■ **Written task**:
Would you return exactly the lines below from the line with "つ？フルモデルチェンジ発" through the line with "trovare la clericalata", both included, and nothing else, leaving out the pictures?

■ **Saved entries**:
==*==

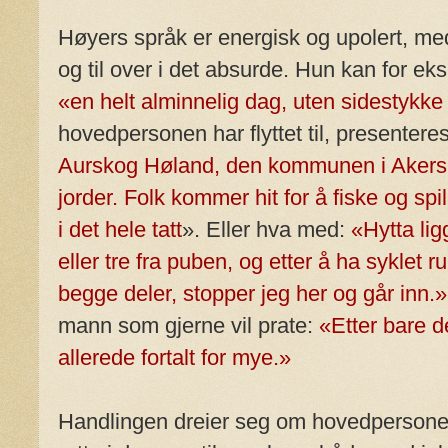
Høyers språk er energisk og upolert, med
og til over i det absurde. Hun kan for 
«en helt alminnelig dag, uten sidestykke 
hovedpersonen har flyttet til, presenteres
Aurskog Høland, den kommunen i Akersh
jorder. Folk kommer hit for å fiske og spi
i det hele tatt
». Eller hva med:
«Hytta lig
eller tre fra puben, og etter å ha syklet ru
begge deler, stopper jeg her og går inn.»
mann som gjerne vil prate:
«Etter bare d
allerede fortalt for mye.»
Handlingen dreier seg om hovedpersonens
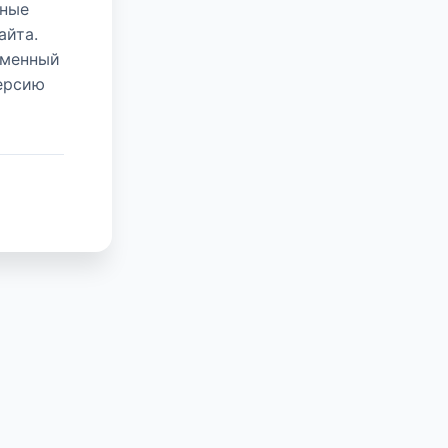
нные
айта.
еменный
версию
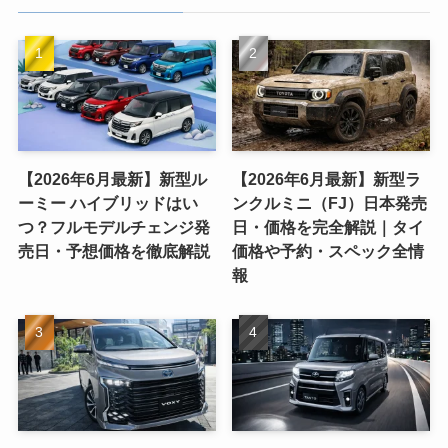
【2026年6月最新】新型ル
【2026年6月最新】新型ラ
ーミー ハイブリッドはい
ンクルミニ（FJ）日本発売
つ？フルモデルチェンジ発
日・価格を完全解説｜タイ
売日・予想価格を徹底解説
価格や予約・スペック全情
報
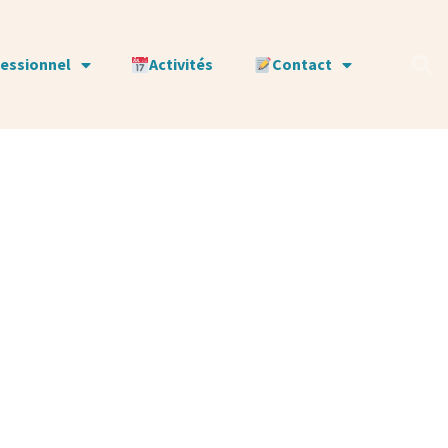
fessionnel
Activités
Contact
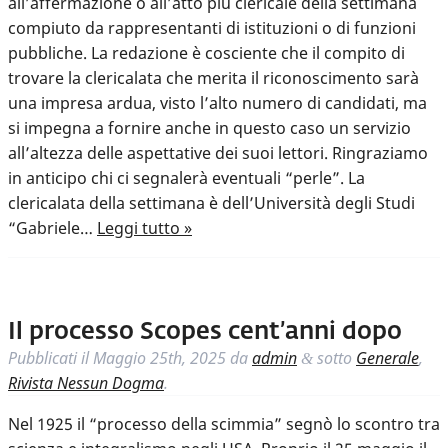
all’affermazione o all’atto più clericale della settimana
compiuto da rappresentanti di istituzioni o di funzioni
pubbliche. La redazione è cosciente che il compito di
trovare la clericalata che merita il riconoscimento sarà
una impresa ardua, visto l’alto numero di candidati, ma
si impegna a fornire anche in questo caso un servizio
all’altezza delle aspettative dei suoi lettori. Ringraziamo
in anticipo chi ci segnalerà eventuali “perle”. La
clericalata della settimana è dell’Università degli Studi
“Gabriele…
Leggi tutto »
Il processo Scopes cent’anni dopo
Pubblicati il
Maggio 25th, 2025
da
admin
sotto
Generale
,
&
Rivista Nessun Dogma
.
Nel 1925 il “processo della scimmia” segnò lo scontro tra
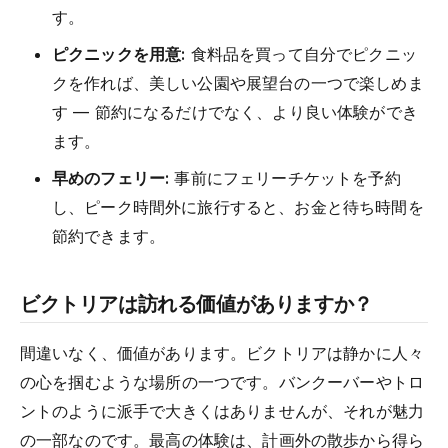
す。
ピクニックを用意:
食料品を買って自分でピクニッ
クを作れば、美しい公園や展望台の一つで楽しめま
す — 節約になるだけでなく、より良い体験ができ
ます。
早めのフェリー:
事前にフェリーチケットを予約
し、ピーク時間外に旅行すると、お金と待ち時間を
節約できます。
ビクトリアは訪れる価値がありますか？
間違いなく、価値があります。ビクトリアは静かに人々
の心を掴むような場所の一つです。バンクーバーやトロ
ントのように派手で大きくはありませんが、それが魅力
の一部なのです。最高の体験は、計画外の散歩から得ら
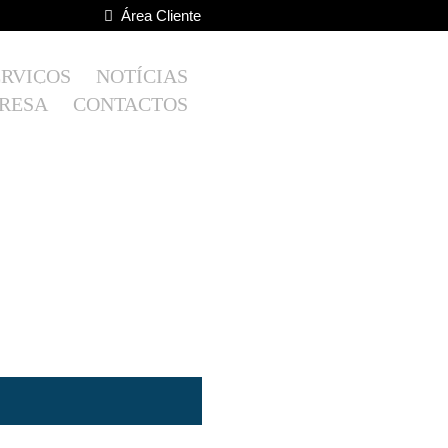
Área Cliente
ERVIÇOS
NOTÍCIAS
RESA
CONTACTOS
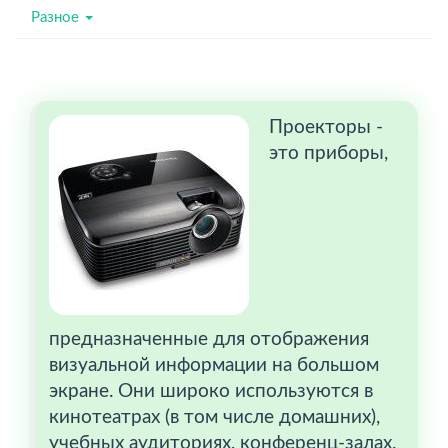
Разное
Проекторы -
это приборы,
предназначенные для отображения
визуальной информации на большом
экране. Они широко используются в
кинотеатрах (в том числе домашних),
учебных аудиториях, конференц-залах.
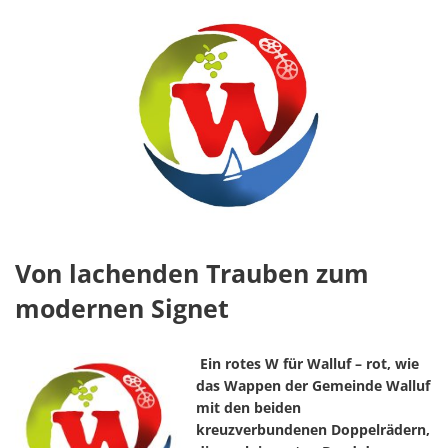
Von lachenden Trauben zum
modernen Signet
Ein rotes W für Walluf – rot, wie
das Wappen der Gemeinde Walluf
mit den beiden
kreuzverbundenen Doppelrädern,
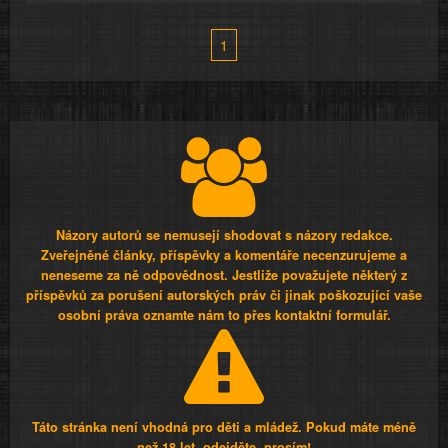
1
Názory autorů se nemusejí shodovat s názory redakce.
Zveřejněné články, příspěvky a komentáře necenzurujeme a
neneseme za ně odpovědnost. Jestliže považujete některý z
příspěvků za porušení autorských práv či jinak poškozující vaše
osobní práva oznamte nám to přes kontaktní formulář.
Táto stránka není vhodná pro děti a mládež. Pokud máte méně
než 18 let, odejděte, prosím!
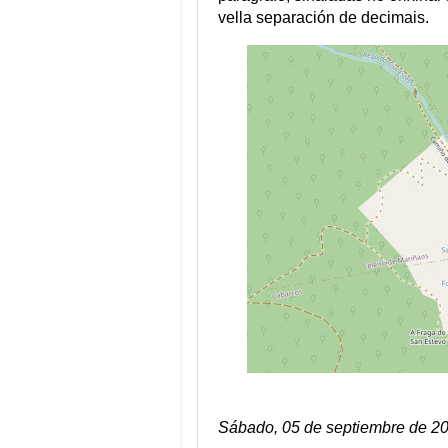
vella separación de decimais.
Sábado, 05 de septiembre de 2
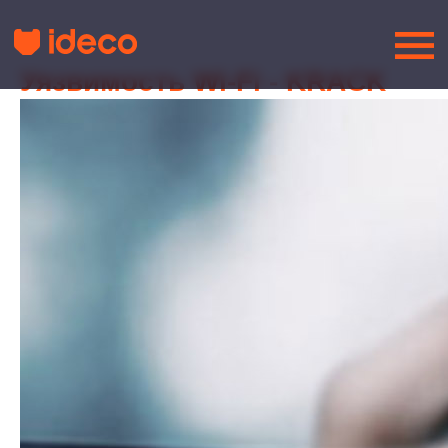
Уязвимость Wi-Fi - KRACK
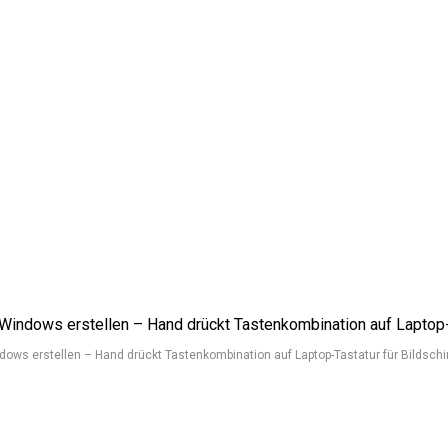
ows erstellen – Hand drückt Tastenkombination auf Laptop-Tastatur für Bildschi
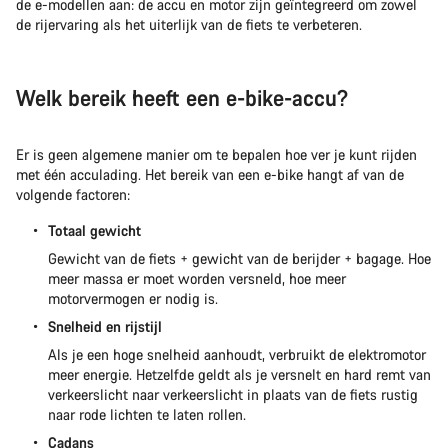
de e-modellen aan: de accu en motor zijn geïntegreerd om zowel
de rijervaring als het uiterlijk van de fiets te verbeteren.
Welk bereik heeft een e-bike-accu?
Er is geen algemene manier om te bepalen hoe ver je kunt rijden
met één acculading. Het bereik van een e-bike hangt af van de
volgende factoren:
Totaal gewicht
Gewicht van de fiets + gewicht van de berijder + bagage. Hoe
meer massa er moet worden versneld, hoe meer
motorvermogen er nodig is.
Snelheid en rijstijl
Als je een hoge snelheid aanhoudt, verbruikt de elektromotor
meer energie. Hetzelfde geldt als je versnelt en hard remt van
verkeerslicht naar verkeerslicht in plaats van de fiets rustig
naar rode lichten te laten rollen.
Cadans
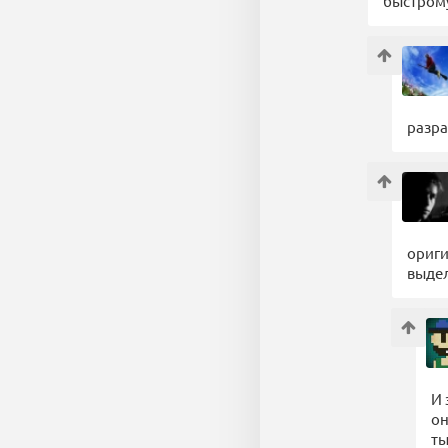
быстрому
разра
ориги
выдел
И 
он
ты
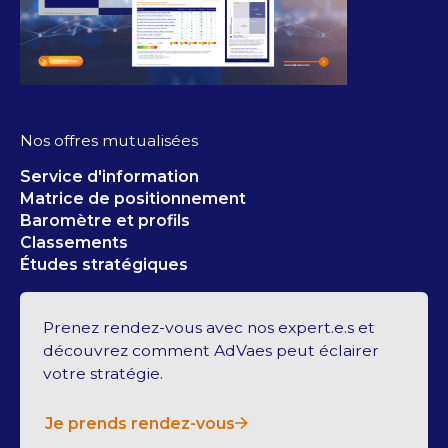
Nos offres mutualisées
Service d'information
Matrice de positionnement
Baromètre et profils
Classements
Études stratégiques
Prenez rendez-vous avec nos expert.e.s et
découvrez comment AdVaes peut éclairer
votre stratégie.
Je prends rendez-vous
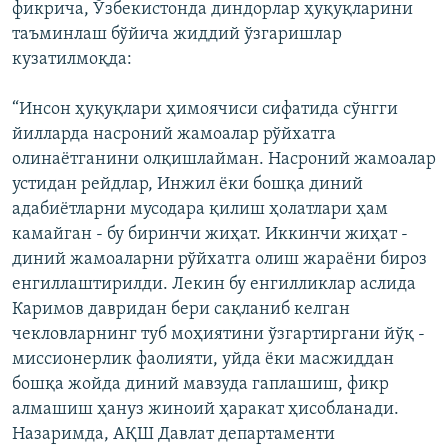
фикрича, Ўзбекистонда диндорлар ҳуқуқларини
таъминлаш бўйича жиддий ўзгаришлар
кузатилмоқда:
“Инсон ҳуқуқлари ҳимоячиси сифатида сўнгги
йилларда насроний жамоалар рўйхатга
олинаётганини олқишлайман. Насроний жамоалар
устидан рейдлар, Инжил ёки бошқа диний
адабиётларни мусодара қилиш ҳолатлари ҳам
камайган - бу биринчи жиҳат. Иккинчи жиҳат -
диний жамоаларни рўйхатга олиш жараёни бироз
енгиллаштирилди. Лекин бу енгилликлар аслида
Каримов давридан бери сақланиб келган
чекловларнинг туб моҳиятини ўзгартиргани йўқ -
миссионерлик фаолияти, уйда ёки масжиддан
бошқа жойда диний мавзуда гаплашиш, фикр
алмашиш ҳануз жиноий ҳаракат ҳисобланади.
Назаримда, АҚШ Давлат департаменти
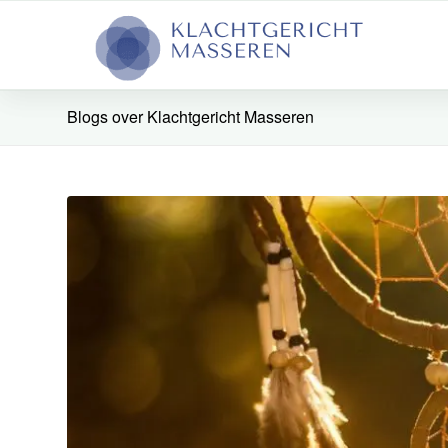
Blogs over Klachtgericht Masseren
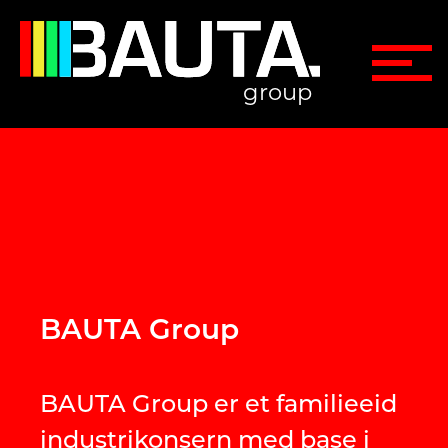
group
BAUTA Group
BAUTA Group er et familieeid
industrikonsern med base i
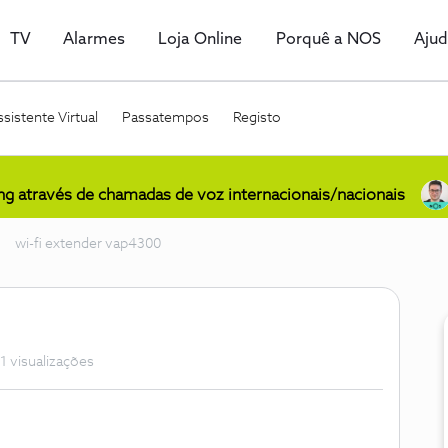
TV
Alarmes
Loja Online
Porquê a NOS
Aju
sistente Virtual
Passatempos
Registo
ing através de chamadas de voz internacionais/nacionais
wi-fi extender vap4300
1 visualizações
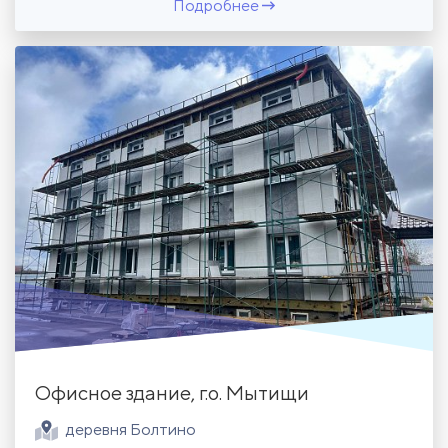
Подробнее
Офисное здание, г.о. Мытищи
деревня Болтино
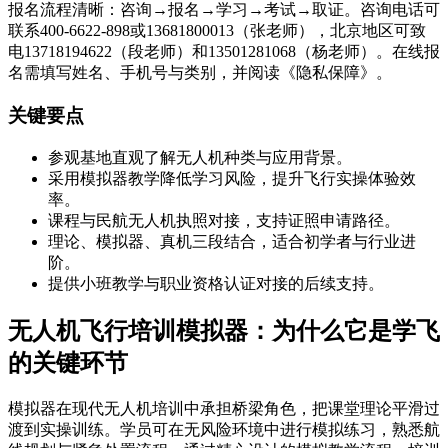
报名流程清晰：咨询→报名→学习→考试→取证。咨询电话可
联系400-6622-898或13681800013（张老师），北京地区可致
电13718194622（段老师）和13501281068（杨老师）。在线报
名需填写姓名、手机号与类别，并阅读《隐私保障》。
关键要点
参观基地直观了解无人机种类与应用背景。
采用模拟器教学降低学习风险，提升飞行实操体验效
率。
课程与民航无人机执照对接，支持证照申请路径。
理论、模拟器、真机三段结合，适合初学者与行业进
阶。
提供小班教学与职业资格认证对接的后续支持。
无人机飞行培训模拟器：为什么它是学飞
的关键环节
模拟器在现代无人机培训中承担桥梁角色，把课堂理论平滑过
渡到实操训练。学员可在无风险环境中进行模拟练习，熟悉航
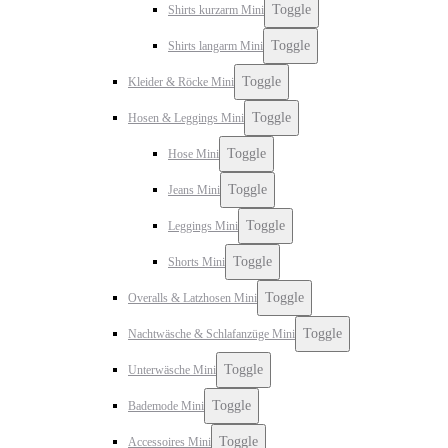
Toggle
Shirts kurzarm Mini
Toggle
Shirts langarm Mini
Toggle
Kleider & Röcke Mini
Toggle
Hosen & Leggings Mini
Toggle
Hose Mini
Toggle
Jeans Mini
Toggle
Leggings Mini
Toggle
Shorts Mini
Toggle
Overalls & Latzhosen Mini
Toggle
Nachtwäsche & Schlafanzüge Mini
Toggle
Unterwäsche Mini
Toggle
Bademode Mini
Toggle
Accessoires Mini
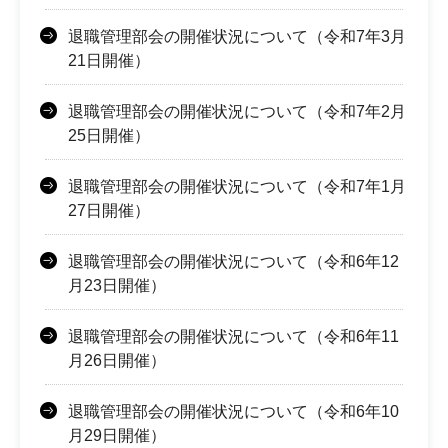
退職管理部会の開催状況について（令和7年3月
21日開催）
退職管理部会の開催状況について（令和7年2月
25日開催）
退職管理部会の開催状況について（令和7年1月
27日開催）
退職管理部会の開催状況について（令和6年12
月23日開催）
退職管理部会の開催状況について（令和6年11
月26日開催）
退職管理部会の開催状況について（令和6年10
月29日開催）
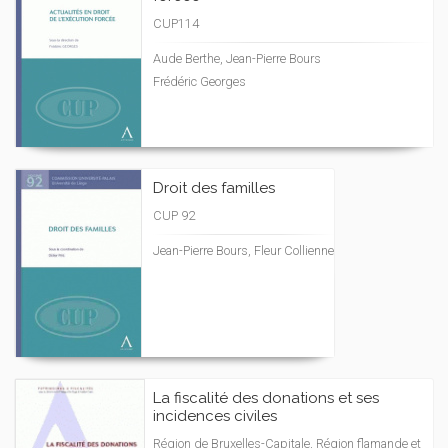
CUP114
Aude Berthe, Jean-Pierre Bours
Frédéric Georges
Droit des familles
CUP 92
Jean-Pierre Bours, Fleur Collienne
La fiscalité des donations et ses
incidences civiles
Région de Bruxelles-Capitale, Région flamande et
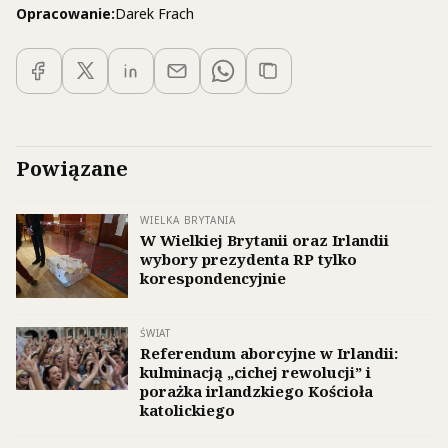
Opracowanie:
Darek Frach
Powiązane
WIELKA BRYTANIA
W Wielkiej Brytanii oraz Irlandii
wybory prezydenta RP tylko
korespondencyjnie
ŚWIAT
Referendum aborcyjne w Irlandii:
kulminacją „cichej rewolucji” i
porażka irlandzkiego Kościoła
katolickiego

==*==

■ **Response**:
つ？フルモデルチェンジ発
日・価格を完全解説｜タイ
売日・予想価格を徹底解説
価格や予約・スペック全情
報
fessionnel
Activités
Contact
all’affermazione o all’atto più clericale della settimana
compiuto da rappresentanti di istituzioni o di funzioni
pubbliche. La redazione è cosciente che il compito di
trovare la clericalata che merita il riconoscimento sarà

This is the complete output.